From an evangelical standpoint:This movie did not portray any particular religion. Nor was it billed as such. However, one bible study scene at the beginning of the movie suggested that these uber rich Chinese mothers in Singapore devote themselves to Christian faith. This affected one of my (nonAsian) Christian friends, who was disturbed that the movie depicted such ungodly behaviors coming from believers in the faith. In her words: “The women shown in the Bible study were women ultimately showing characteristics of unforgiving and judgmental stances.” She was referring to the gossip among the Chinese moms regarding their children’s lives, and also the exclusive, mean cliques both generations of Chinese folks socialized in. My friend wanted to see more Christians portrayed as being down to Earth, charitable, and kind, which is probably how she sees herself and fellow believers in America.
I quickly reminded her that these behaviors do reflect some aspects of real life. Moms do get together and talk about their kids. Even Christian moms who attend bible study discuss things that might appear petty or gossipy. Asian moms especially talk about their unmarried adult kids. That’s what my Chinese mother told me a few years ago: “When my kids are married, I don’t have to worry. When they are unmarried, even though they are adults, I still worry.” At least my somewhat westernized parents did not try to “arrange a marriage” for any of their Americanized, independent adult children. One step westward.
From a nonAsian perspective:
Many nonAsians just simply enjoyed the film. My own Caucasian husband laughed at the line, “Eat your food. You know, kids in America are starving!” A comedian-by-night, he claims that he thought of this line first and that he was going to tell the author’s brother all about that! His main response after the movie was, “I gotta learn mahjong!” He is a master at chess, checkers, and soduku, so why not mahjong? Apparently, judging from social media comments and movie reviews, the movie was enjoyed by many nonAsians as well as Asian Americans. This might be because it did not carry a preachy tone but told a funny, interesting, poignant love story.
Despite my tendency to draw inferences on the macro and micro level from a popular movie that reflects culture, ideas, and values, I will not ruin it for you by over analyzing it here.
Don’t expect too much social or political commentary from it. See it as just a fictional story of a super rich fantasy lifestyle to take us away from all our troubles. Or, it’s an entertaining fairy tale of characters that we can relate to. Their trials and conflicts reflect our common longing for a better, more righteous, more beautiful world. This world values people of all backgrounds, makes them feel uniquely accepted, completely understood, intimately belong, and always thriving.

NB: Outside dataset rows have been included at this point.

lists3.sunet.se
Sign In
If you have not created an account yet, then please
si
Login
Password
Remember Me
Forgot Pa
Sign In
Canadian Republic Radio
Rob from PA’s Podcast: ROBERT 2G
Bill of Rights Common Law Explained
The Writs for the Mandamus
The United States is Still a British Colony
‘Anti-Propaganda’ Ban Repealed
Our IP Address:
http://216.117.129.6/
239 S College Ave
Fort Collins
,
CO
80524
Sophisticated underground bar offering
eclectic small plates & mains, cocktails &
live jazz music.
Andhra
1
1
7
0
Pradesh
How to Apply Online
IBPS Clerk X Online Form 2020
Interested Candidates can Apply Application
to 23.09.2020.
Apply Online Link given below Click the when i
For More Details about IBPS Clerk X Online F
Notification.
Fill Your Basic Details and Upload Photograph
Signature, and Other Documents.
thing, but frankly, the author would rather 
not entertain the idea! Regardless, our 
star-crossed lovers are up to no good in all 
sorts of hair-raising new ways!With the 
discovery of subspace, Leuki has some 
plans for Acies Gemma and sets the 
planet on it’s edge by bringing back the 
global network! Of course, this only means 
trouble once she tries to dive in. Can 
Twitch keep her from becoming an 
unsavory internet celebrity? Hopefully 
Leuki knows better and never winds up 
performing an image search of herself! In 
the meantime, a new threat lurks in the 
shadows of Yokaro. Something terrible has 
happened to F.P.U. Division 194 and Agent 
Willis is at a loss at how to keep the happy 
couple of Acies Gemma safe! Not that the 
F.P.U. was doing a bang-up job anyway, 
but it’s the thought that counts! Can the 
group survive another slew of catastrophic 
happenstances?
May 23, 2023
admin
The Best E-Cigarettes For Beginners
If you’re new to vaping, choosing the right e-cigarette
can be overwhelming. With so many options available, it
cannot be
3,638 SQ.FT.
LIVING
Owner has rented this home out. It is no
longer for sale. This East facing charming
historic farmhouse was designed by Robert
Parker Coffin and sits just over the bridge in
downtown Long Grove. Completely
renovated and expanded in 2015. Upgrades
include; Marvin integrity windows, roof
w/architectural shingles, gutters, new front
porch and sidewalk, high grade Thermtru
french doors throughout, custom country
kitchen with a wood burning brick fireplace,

Yet the social worker, philosopher, and therapist in me can’t help but wonder: Is it realistic to expect a world in which we are all equally rich in material possessions and privileges? And can we all truly enjoy a society in which we are all equally rich in material possessions? Will that eliminate our human tendencies to compare enviously, covet deeply, or compete aggressively?
What are your thoughts after seeing this movie?